Post Independence Period
After independence, the labour welfare movement acquired new dimensions. It was realized
that labour welfare had a positive role to play in the increasing productivity and reducing
industrial tensions. The emergence of different central trade union organizations – INTUC
(1947), HMS (1943), BMS (1955), CITU (1970), NLO etc. gave a further fillip to the
growth of labour welfare movement. Mainly on the basis of the recommendations of the Rege
Committee, the Government of India enacted the Factories Act 1948. To draft this important
piece of legislation the services of Sir Wilfred Garrett were utilized. Thus, the Factories
Act of 1948 came into effect from 1
St April 1949.
Various Labour Welfare Activities were incorporated in different five year plans.

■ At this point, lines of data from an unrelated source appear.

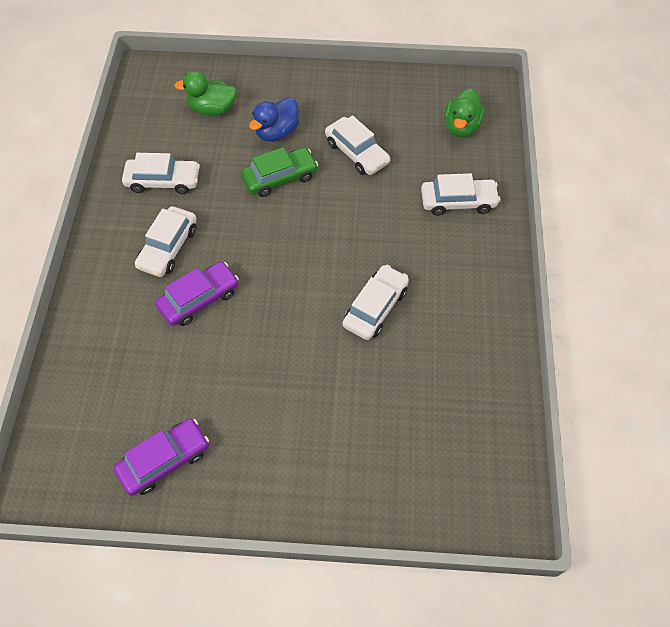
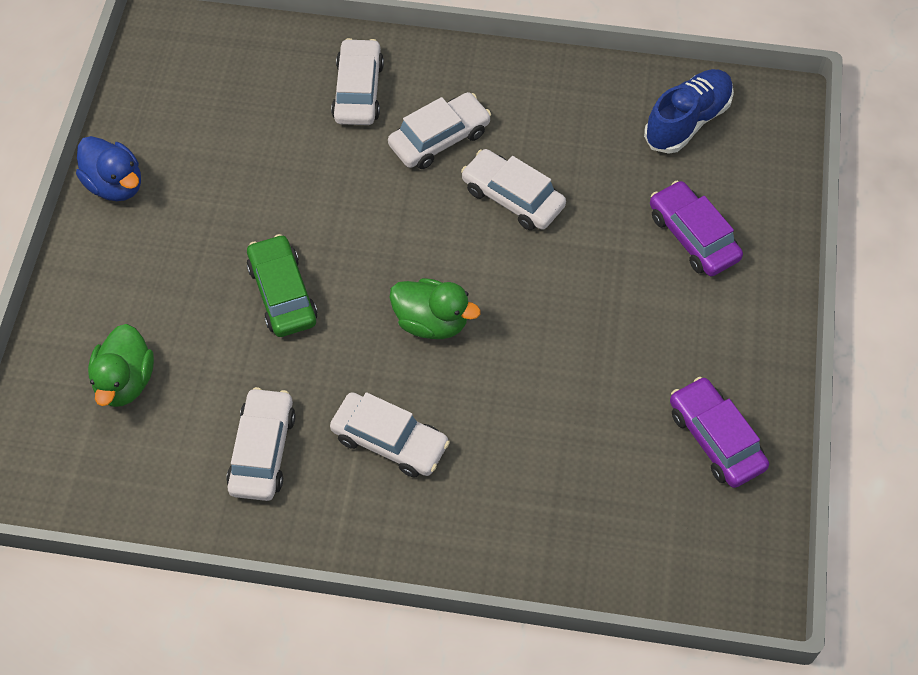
camera: 85 degrees left, 0 degrees up
(199, 299) = (482, 400): purple car -> purple car (693, 236)
(277, 132) = (193, 294): blue duck -> blue duck (115, 185)
(357, 153) = (253, 195): white car -> white car (439, 139)
(461, 127) = (229, 70): green duck -> green duck (431, 322)
(473, 436) = (687, 121): none -> blue shoe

The First Five Year plan (1951 to 1956) paid considerable attention to the welfare of
working classes. It laid emphasis on the development of welfare facilities, for avoidance of
Industrial Disputes and for creating mutual goodwill and understanding. During this period,
the Plantations Labour Act, 1951, the Mines Act, 1951, and the Employees’ Provident
Fund Act, 1952 were enacted.
The Second Five Year plan (1956 to 1961) saw further developments in the field of labour
welfare. New enactments were made to cover seamen and motor transport workers. A
comprehensive scheme known as Dock Workers (safety health and welfare) scheme was
drawn up in 1951. In 1959, the Government of Assam passed an Act called The Assam Tea
Plantations Employees’ Welfare Fund Act. This period also saw number of enactments in the
field of industrial housing by various state governments.

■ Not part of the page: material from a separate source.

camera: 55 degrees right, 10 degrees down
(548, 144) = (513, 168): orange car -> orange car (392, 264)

The Third Five Year plan (1961 to 1966) stressed the need for effective implementation of
various statutory welfare provisions. It recommended improvement in working conditions
and emphasized greater productivity on the part of workers. Some of the legislative measures
during this period include the Maternity Benefit Act 1961, Apprentices Act 1961, and
Payment of Bonus Act 1965.
The Fifth five year plan (1974 to 1979) also laid down programmes for labour welfare. For
promoting industrial safety in increasing measure, the plan provided for setting up of safety
cells in various states. An amount of Rs.57 crores was provided for labour welfare including
craftsmen training and employment service.
The Sixth Five Year plan (1980 to 1985) decided to promote special programmes which
would also need to be undertaken by the state governments for the benefit of Agricultural
Labour, Artisans, Handloom Weavers, Fishermen, Leather workers and other unorganized
workers in the rural and urban areas. An outlay of Rs.161.7 crores was proposed for the
labour welfare programmes during this year.
In spite of all these efforts, the welfare work in India is still considerably below the standard
setup in other countries. However, it has come to stay as an accepted feature of employment
conditions and is bound to make rapid progress in the years to come, especially when the
Indian Republic is wedded to the ideal of a welfare state with socialistic objectives.